Hamas yaptığı açıklamada, sivil Yahudi işgalcilerin Aksa'ya yönelik baskınlarını, ''işgal güçleri hükümetinin itibarını korumak için gerçekleştirilen umutsuz bir girişim'' şeklinde değerlendirdi.
Filistinlileri, Batı Şeria'daki şehirlerde gelecek cumayı "öfke günü" haline getirmeye davet eden Hamas, kalabalıklar halinde tüm temas noktalarında toplanılması, yerleşimler arasındaki yolların kesilmesi çağrısında bulundu.
Bu saldırıların daha fazla direniş ve engelleme ile karşılaşacağı aktarılan açıklamada, Filistin halkının, topraklarını ve kutsal değerlerini savunma ile ulusal kurtuluş projesine katılmaya; işgal güçleri ve sivil işgalciler karşısında kapsamlı bir direnişi etkinleştirmeye hazır olduğu vurgulandı.
İsrail polisinin eşlik ettiği fanatik Yahudiler, işgal altındaki Doğu Kudüs'ün Eski Şehir bölgesinde bulunan Mescid-i Aksa'ya sık sık baskın düzenliyor.
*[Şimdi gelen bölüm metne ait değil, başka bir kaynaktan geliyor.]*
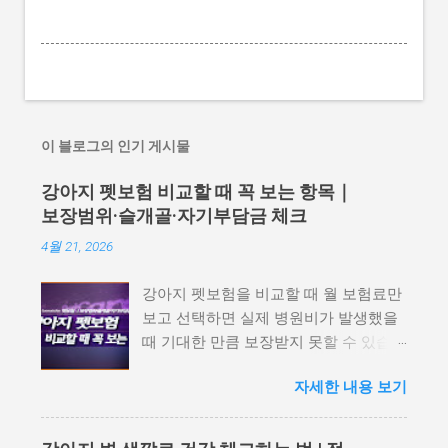
이 블로그의 인기 게시물
강아지 펫보험 비교할 때 꼭 보는 항목｜
보장범위·슬개골·자기부담금 체크
4월 21, 2026
강아지 펫보험을 비교할 때 월 보험료만
보고 선택하면 실제 병원비가 발생했을
때 기대한 만큼 보장받지 못할 수 있습니
다. 강아지는 피부질환, 외이염, 위장 문
자세한 내용 보기
제, 슬개골 탈구, 십자인대 손상, 치과·구
강질환 등으로 동물병원을 찾는 경우가
많기 때문에 보장범위와 보장 제외 항목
Fanatik Yahudilerin Harem-i Şerif'e düzenlediği bu tür baskınlar bölgede gerginliğin tırmanmasına neden oluyor.
Kudüs İslami Vakıflar İdaresinin egemenliği ihlal ediliyor
İşgal altındaki Doğu Kudüs'te bulunan Mescid-i Aksa, Müslümanların ilk kıblesi olma özelliğini taşıyor. Yahudiler ise içinde Kıble Mescidi ile Kubbetu's Sahra Camisi'nin yanı sıra müze, medreseler ve büyük avlunun yer aldığı Mescid-i Aksa Külliyesi altında, sözde Süleyman Mabedi kalıntılarının bulunduğu iddiasıyla kazı çalışmaları yapıyor ve Mescid-i Aksa'da kendilerinin de ibadet etme hakları olduğunu savunuyor.
Mescid-i Aksa, İsrail ile Ürdün arasında 26 Ekim 1994'te imzalanan barış antlaşmasına göre Ürdün Vakıflar, İslami İşler ve Mukaddesat Bakanlığına bağlı Kudüs İslami Vakıflar İdaresinin himayesinde bulunuyor. Ancak Yahudiler, 2003'ten bu yana İdarenin izni olmadan İsrail'in tek taraflı kararıyla polis eşliğinde kutsal mabede giriyor.
Bu girişleri baskın olarak nitelendiren Kudüs İslami Vakıflar İdaresi, Müslümanların egemenliğinin ihlal edildiğini vurguluyor.